'Largest ever' polio vaccination campaign follows Syrian outbreak

WHO and UNICEF plan to vaccinate 23 million children in the Middle East

A health worker administers polio vaccine to a child as part of a UNICEF-supported vaccination campaign in Damascus on Oct. 29.
Omar Sanadiki/AP

The World Health Organization and UNICEF have launched a massive polio vaccination campaign aimed at immunizing 23 million children in the Middle East after 17 cases were discovered in Syria, the agencies announced Monday.

It will be the largest-ever immunization response in the region, WHO and the U.N. children’s fund said in a joint statement.  

WHO has said the vaccinations would take place in Egypt, Iraq, Jordan, Lebanon, the West Bank and Gaza Strip, and Turkey.

Syrian refugees fleeing their country’s conflict have taken shelter in surrounding states, particularly Lebanon, Jordan, Turkey and Iraq.

“As if children in Syria had not suffered enough, they now have to contend with yet another threat to their health and well-being,” said Maria Calivis, UNICEF regional director for the Middle East and North Africa.

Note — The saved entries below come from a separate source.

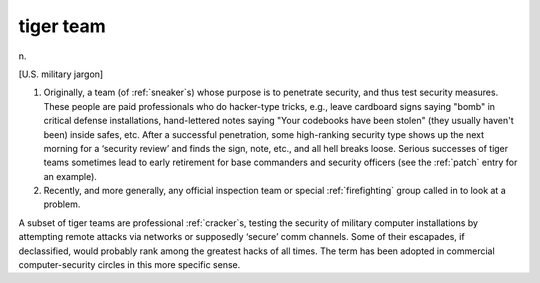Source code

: .. _tiger-team:

============================================================
tiger team
============================================================

n\.

[U.S. military jargon]

1.
   Originally, a team (of :ref:`sneaker`\s) whose purpose is to penetrate security, and thus test security measures.
   These people are paid professionals who do hacker-type tricks, e.g., leave cardboard signs saying "bomb" in critical defense installations, hand-lettered notes saying "Your codebooks have been stolen" (they usually haven't been) inside safes, etc.
   After a successful penetration, some high-ranking security type shows up the next morning for a ‘security review’ and finds the sign, note, etc., and all hell breaks loose.
   Serious successes of tiger teams sometimes lead to early retirement for base commanders and security officers (see the :ref:`patch` entry for an example).

2.
   Recently, and more generally, any official inspection team or special :ref:`firefighting` group called in to look at a problem.

A subset of tiger teams are professional :ref:`cracker`\s, testing the security of military computer installations by attempting remote attacks via networks or supposedly ‘secure’ comm channels.
Some of their escapades, if declassified, would probably rank among the greatest hacks of all times.
The term has been adopted in commercial computer-security circles in this more specific sense.

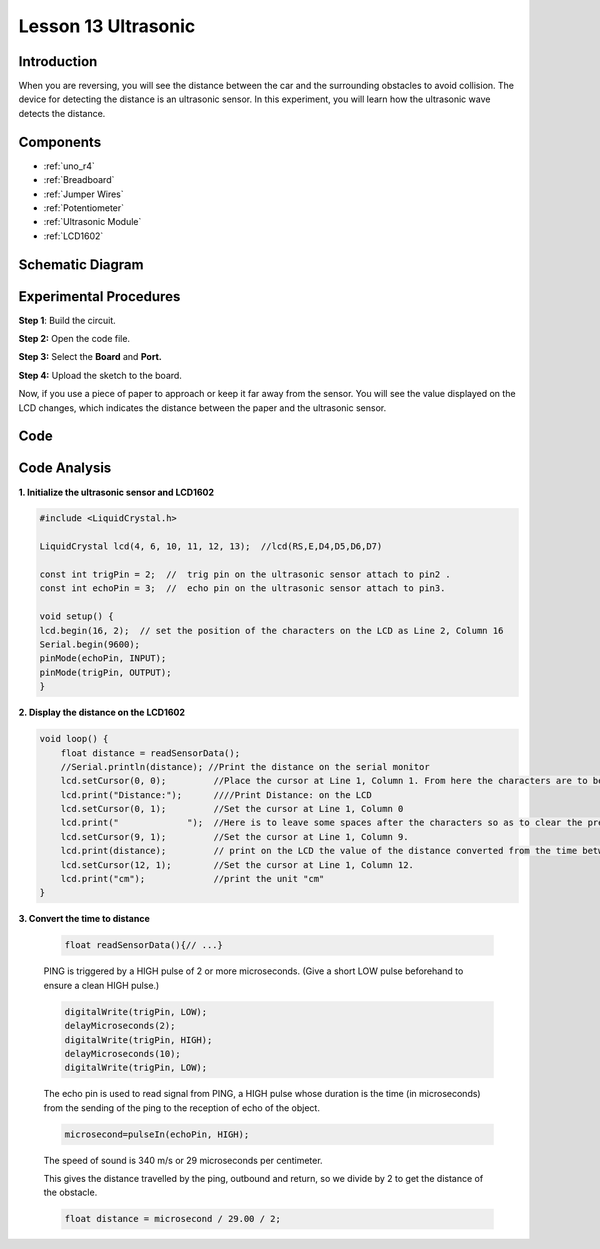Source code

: .. _ultrasonic_uno:

Lesson 13 Ultrasonic
==========================

Introduction
--------------------

When you are reversing, you will see the distance between the car and
the surrounding obstacles to avoid collision. The device for detecting
the distance is an ultrasonic sensor. In this experiment, you will learn
how the ultrasonic wave detects the distance.

Components
-----------------

.. image:: img/uno17.png
    :align: center

* :ref:`uno_r4`
* :ref:`Breadboard`
* :ref:`Jumper Wires`
* :ref:`Potentiometer`
* :ref:`Ultrasonic Module`
* :ref:`LCD1602`


Schematic Diagram
--------------------------

.. image:: img/image134.png


Experimental Procedures
---------------------------

**Step 1**: Build the circuit.

.. image:: img/l13_ultrasonic.png
   :align: center

**Step 2:** Open the code file.

**Step 3:** Select the **Board** and **Port.**

**Step 4:** Upload the sketch to the board.


Now, if you use a piece of paper to approach or keep it far away from the sensor. You will see the value displayed on the LCD changes, which indicates the distance between the paper and the ultrasonic sensor.


Code
--------

.. raw:: html

   <iframe src=https://create.arduino.cc/editor/sunfounder01/b8d4bd61-7583-4631-a270-b7968f1e2f88/preview?embed style="height:510px;width:100%;margin:10px 0" frameborder=0></iframe>

Code Analysis
------------------------

**1. Initialize the ultrasonic sensor and LCD1602**

.. code-block:: arduino

    #include <LiquidCrystal.h>

    LiquidCrystal lcd(4, 6, 10, 11, 12, 13);  //lcd(RS,E,D4,D5,D6,D7)

    const int trigPin = 2;  //  trig pin on the ultrasonic sensor attach to pin2 .
    const int echoPin = 3;  //  echo pin on the ultrasonic sensor attach to pin3.

    void setup() {
    lcd.begin(16, 2);  // set the position of the characters on the LCD as Line 2, Column 16
    Serial.begin(9600);
    pinMode(echoPin, INPUT);
    pinMode(trigPin, OUTPUT);
    }

**2. Display the distance on the LCD1602**

.. code-block:: arduino

    void loop() {
        float distance = readSensorData();
        //Serial.println(distance); //Print the distance on the serial monitor
        lcd.setCursor(0, 0);         //Place the cursor at Line 1, Column 1. From here the characters are to be displayed
        lcd.print("Distance:");      ////Print Distance: on the LCD
        lcd.setCursor(0, 1);         //Set the cursor at Line 1, Column 0
        lcd.print("             ");  //Here is to leave some spaces after the characters so as to clear the previous characters that may still remain.
        lcd.setCursor(9, 1);         //Set the cursor at Line 1, Column 9.
        lcd.print(distance);         // print on the LCD the value of the distance converted from the time between ping sending and receiving.
        lcd.setCursor(12, 1);        //Set the cursor at Line 1, Column 12.
        lcd.print("cm");             //print the unit "cm"
    }

**3. Convert the time to distance**

    .. code-block:: arduino

        float readSensorData(){// ...}

    PING is triggered by a HIGH pulse of 2 or more microseconds. (Give a
    short LOW pulse beforehand to ensure a clean HIGH pulse.)

    .. code-block:: arduino

        digitalWrite(trigPin, LOW); 
        delayMicroseconds(2);
        digitalWrite(trigPin, HIGH); 
        delayMicroseconds(10);
        digitalWrite(trigPin, LOW); 

    The echo pin is used to read signal from PING, a HIGH pulse whose
    duration is the time (in microseconds) from the sending of the ping to
    the reception of echo of the object.

    .. code-block:: arduino

        microsecond=pulseIn(echoPin, HIGH);

    The speed of sound is 340 m/s or 29 microseconds per centimeter.

    This gives the distance travelled by the ping, outbound and return, so
    we divide by 2 to get the distance of the obstacle.

    .. code-block:: arduino

        float distance = microsecond / 29.00 / 2;  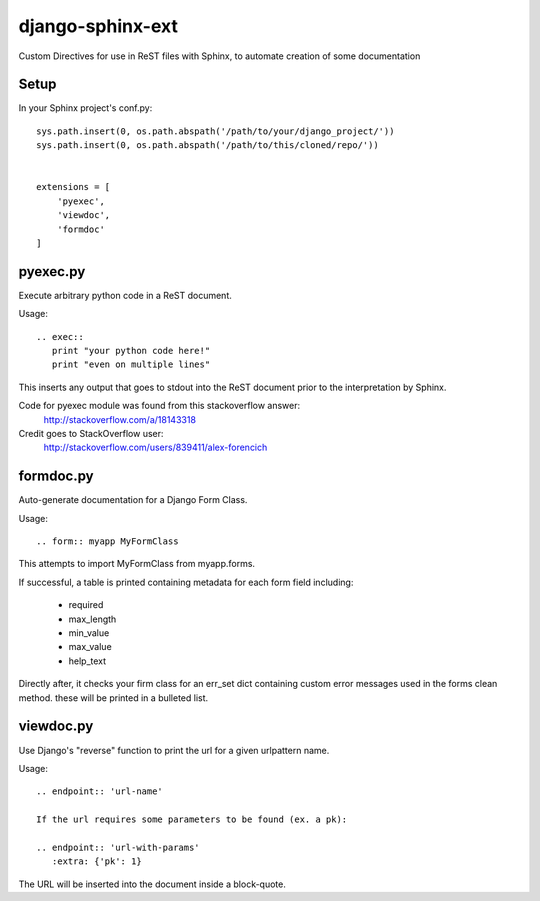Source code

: =================
django-sphinx-ext
=================

Custom Directives for use in ReST files with Sphinx, to automate creation of some documentation


++++++++++++++++++
Setup
++++++++++++++++++

In your Sphinx project's conf.py::

	sys.path.insert(0, os.path.abspath('/path/to/your/django_project/'))
	sys.path.insert(0, os.path.abspath('/path/to/this/cloned/repo/'))


	extensions = [
	    'pyexec',
	    'viewdoc',
	    'formdoc'
	]


++++++++++++++++++
pyexec.py
++++++++++++++++++

Execute arbitrary python code in a ReST document.

Usage::

	.. exec:: 
	   print "your python code here!"
	   print "even on multiple lines"

This inserts any output that goes to stdout into the ReST document
prior to the interpretation by Sphinx. 

Code for pyexec module was found from this stackoverflow answer:
	http://stackoverflow.com/a/18143318
Credit goes to StackOverflow user: 
	http://stackoverflow.com/users/839411/alex-forencich


++++++++++++++++++
formdoc.py
++++++++++++++++++

Auto-generate documentation for a Django Form Class.

Usage::

	.. form:: myapp MyFormClass

This attempts to import MyFormClass from myapp.forms.

If successful, a table is printed containing 
metadata for each form field including:
	- required
	- max_length
	- min_value
	- max_value
	- help_text

Directly after, it checks your firm class for an err_set dict 
containing custom error messages used in the forms clean method.
these will be printed in a bulleted list.


++++++++++++++++++
viewdoc.py
++++++++++++++++++

Use Django's "reverse" function to print the url for a given urlpattern name.

Usage::

	.. endpoint:: 'url-name'

	If the url requires some parameters to be found (ex. a pk):

	.. endpoint:: 'url-with-params'
	   :extra: {'pk': 1}

The URL will be inserted into the document inside a block-quote.
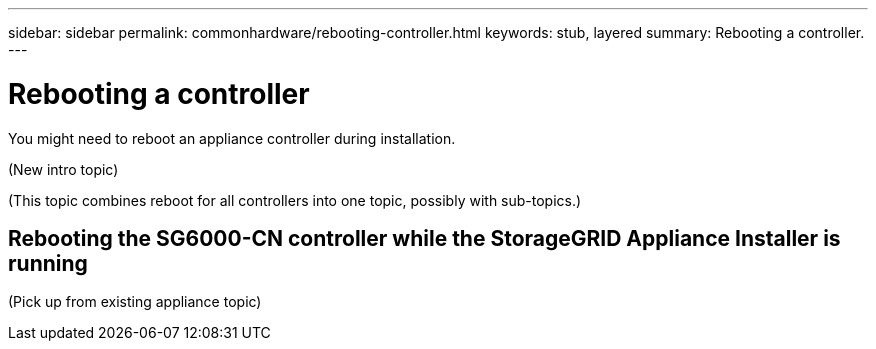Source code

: ---
sidebar: sidebar
permalink: commonhardware/rebooting-controller.html
keywords: stub, layered
summary: Rebooting a controller.
---

= Rebooting a controller




:icons: font

:imagesdir: ../media/

[.lead]
You might need to reboot an appliance controller during installation.

(New intro topic)

(This topic combines reboot for all controllers into one topic, possibly with sub-topics.)

== Rebooting the SG6000-CN controller while the StorageGRID Appliance Installer is running

(Pick up from existing appliance topic)
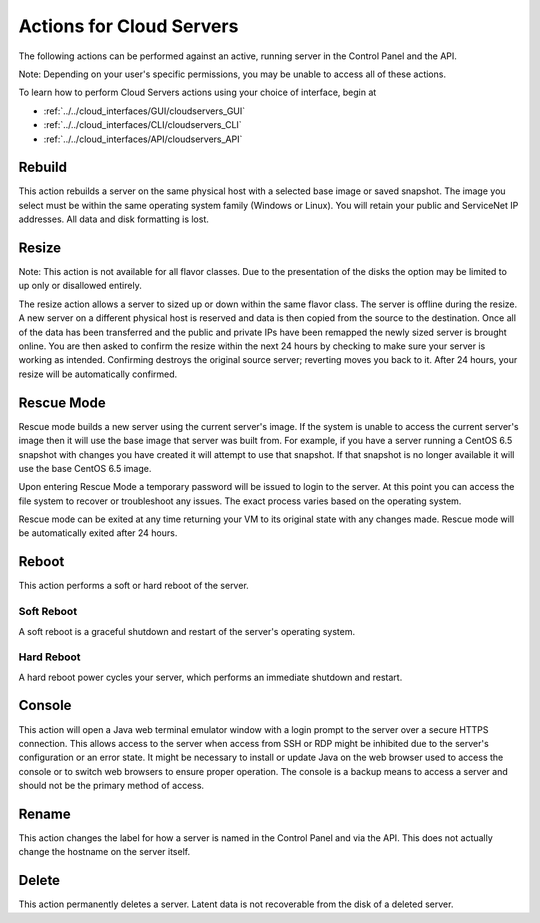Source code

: .. cloud_servers_product_actions:

=========================
Actions for Cloud Servers
=========================
The following actions can be performed against an active, running server in the
Control Panel and the API.

Note: Depending on your user's specific permissions, you may be unable to access
all of these actions.

To learn how to perform Cloud Servers actions using your choice of interface, 
begin at 

* :ref:`../../cloud_interfaces/GUI/cloudservers_GUI`
* :ref:`../../cloud_interfaces/CLI/cloudservers_CLI`
* :ref:`../../cloud_interfaces/API/cloudservers_API`

Rebuild
-------
This action rebuilds a server on the same physical host with a selected base
image or saved snapshot. The image you select must be within the same operating
system family (Windows or Linux). You will retain your public and ServiceNet IP
addresses. All data and disk formatting is lost.

Resize
------
Note: This action is not available for all flavor classes. Due to the
presentation of the disks the option may be limited to up only or disallowed
entirely.

The resize action allows a server to sized up or down within the same flavor
class. The server is offline during the resize. A new server on a different
physical host is reserved and data is then copied from the source to the
destination. Once all of the data has been transferred and the public and
private IPs have been remapped the newly sized server is brought online. You are
then asked to confirm the resize within the next 24 hours by checking to make
sure your server is working as intended. Confirming destroys the original source
server; reverting moves you back to it. After 24 hours, your resize will be
automatically confirmed.

Rescue Mode
------------------
Rescue mode builds a new server using the current server's image. If the system
is unable to access the current server's image then it will use the base image
that server was built from. For example, if you have a server running a CentOS
6.5 snapshot with changes you have created it will attempt to use that snapshot.
If that snapshot is no longer available it will use the base CentOS 6.5 image.

Upon entering Rescue Mode a temporary password will be issued to login to the
server. At this point you can access the file system to recover or troubleshoot
any issues. The exact process varies based on the operating system.

Rescue mode can be exited at any time returning your VM to its original state
with any changes made. Rescue mode will be automatically exited after 24 hours.
 
Reboot
------
This action performs a soft or hard reboot of the server.

Soft Reboot
^^^^^^^^^^^
A soft reboot is a graceful shutdown and restart of the server's operating
system.

Hard Reboot
^^^^^^^^^^^
A hard reboot power cycles your server, which performs an immediate shutdown and
restart.

Console
-------
This action will open a Java web terminal emulator window with a login prompt to
the server over a secure HTTPS connection. This allows access to the server when
access from SSH or RDP might be inhibited due to the server's configuration or
an error state. It might be necessary to install or update Java on the web
browser used to access the console or to switch web browsers to ensure proper
operation. The console is a backup means to access a server and should not be
the primary method of access.

Rename
------
This action changes the label for how a server is named in the Control Panel and
via the API. This does not actually change the hostname on the server itself.

Delete
------
This action permanently deletes a server. Latent data is not recoverable from
the disk of a deleted server.
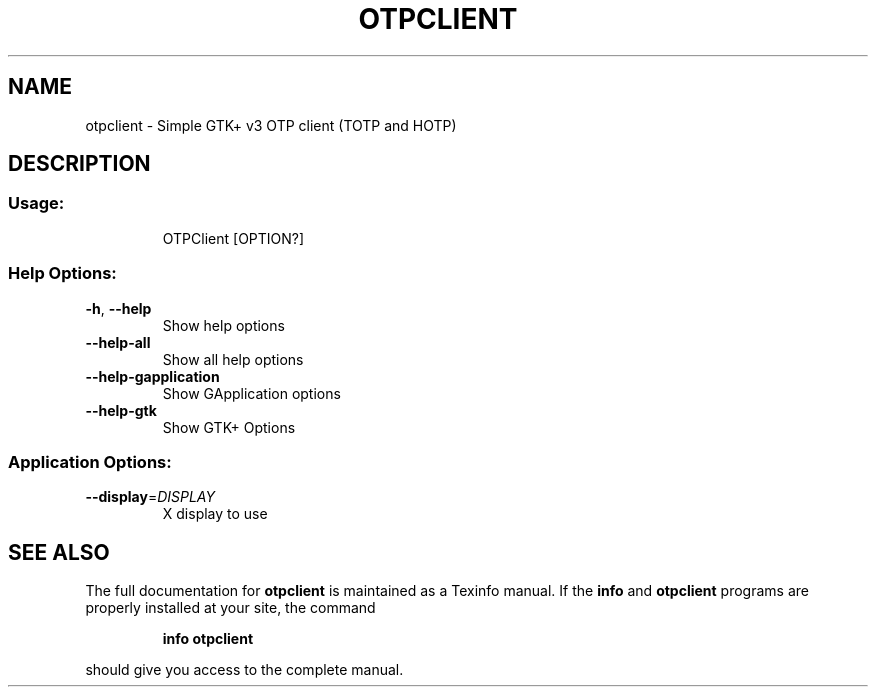 .\" DO NOT MODIFY THIS FILE!  It was generated by help2man 1.47.10.
.TH OTPCLIENT "1" "April 2019" "otpclient  " "User Commands"
.SH NAME
otpclient \- Simple GTK+ v3 OTP client (TOTP and HOTP)
.SH DESCRIPTION
.SS "Usage:"
.IP
OTPClient [OPTION?]
.SS "Help Options:"
.TP
\fB\-h\fR, \fB\-\-help\fR
Show help options
.TP
\fB\-\-help\-all\fR
Show all help options
.TP
\fB\-\-help\-gapplication\fR
Show GApplication options
.TP
\fB\-\-help\-gtk\fR
Show GTK+ Options
.SS "Application Options:"
.TP
\fB\-\-display\fR=\fI\,DISPLAY\/\fR
X display to use
.SH "SEE ALSO"
The full documentation for
.B otpclient
is maintained as a Texinfo manual.  If the
.B info
and
.B otpclient
programs are properly installed at your site, the command
.IP
.B info otpclient
.PP
should give you access to the complete manual.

On Monday, UNICEF began the second part of its $30 million campaign, which started in November. In order to stop the outbreak and prevent further spread of the disease, organizers aim to vaccinate all children under the age of five.

The campaign is a response to the discovery of the first case of polio in Syria since 1999. The statement said at least 17 children had been paralyzed by polio — 15 of them in the eastern province of Deir Ezzor, large swathes of which are under rebel control.

The other two cases of the virus-borne disease were recorded in Aleppo in the north, and in Douma, near the capital Damascus.

“Inside Syria, the campaign aims to reach 2.2 million children, including those who live in contested areas and those who were missed in an earlier campaign,” the statement read.

The organizations warned that many children in Syria remain inaccessible because of the ongoing war. Vaccination will be offered at fixed sites at populous locations or by going from house to house.

“All Syrian children should be protected from disease,” said Ala Alwan, WHO’s regional director. “We appeal to all parties of the conflict in Syria to cooperate and facilitate pauses in hostilities over the coming six months to allow vaccination campaigns to reach all children.”

Health groups consider there is a high risk of polio spreading in the region.

The strain detected in Syria is related to a strain that originated in Pakistan and has also been detected in sewage samples in Egypt, Israel and the West Bank and Gaza Strip.